Stored data:
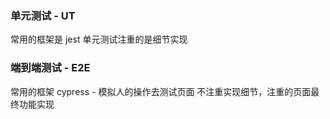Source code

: ### 单元测试 - UT
常用的框架是 jest
单元测试注重的是细节实现

### 端到端测试 - E2E
常用的框架 cypress - 模拟人的操作去测试页面
不注重实现细节，注重的页面最终功能实现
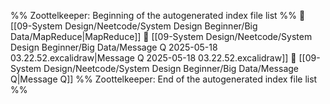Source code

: %% Zoottelkeeper: Beginning of the autogenerated index file list  %%
📄 [[09-System Design/Neetcode/System Design Beginner/Big Data/MapReduce|MapReduce]]
📄 [[09-System Design/Neetcode/System Design Beginner/Big Data/Message Q 2025-05-18 03.22.52.excalidraw|Message Q 2025-05-18 03.22.52.excalidraw]]
📄 [[09-System Design/Neetcode/System Design Beginner/Big Data/Message Q|Message Q]]
%% Zoottelkeeper: End of the autogenerated index file list  %%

- _What needs to be done_
Give back precisely the lines above that start at the line containing "Q 2025-05-18 03.22.52.excalidraw]]" and end at the line containing "Data/Message Q|Message Q]]", inclusive. No other lines belong in the output.

- _Output_
📄 [[09-System Design/Neetcode/System Design Beginner/Big Data/Message Q 2025-05-18 03.22.52.excalidraw|Message Q 2025-05-18 03.22.52.excalidraw]]
📄 [[09-System Design/Neetcode/System Design Beginner/Big Data/Message Q|Message Q]]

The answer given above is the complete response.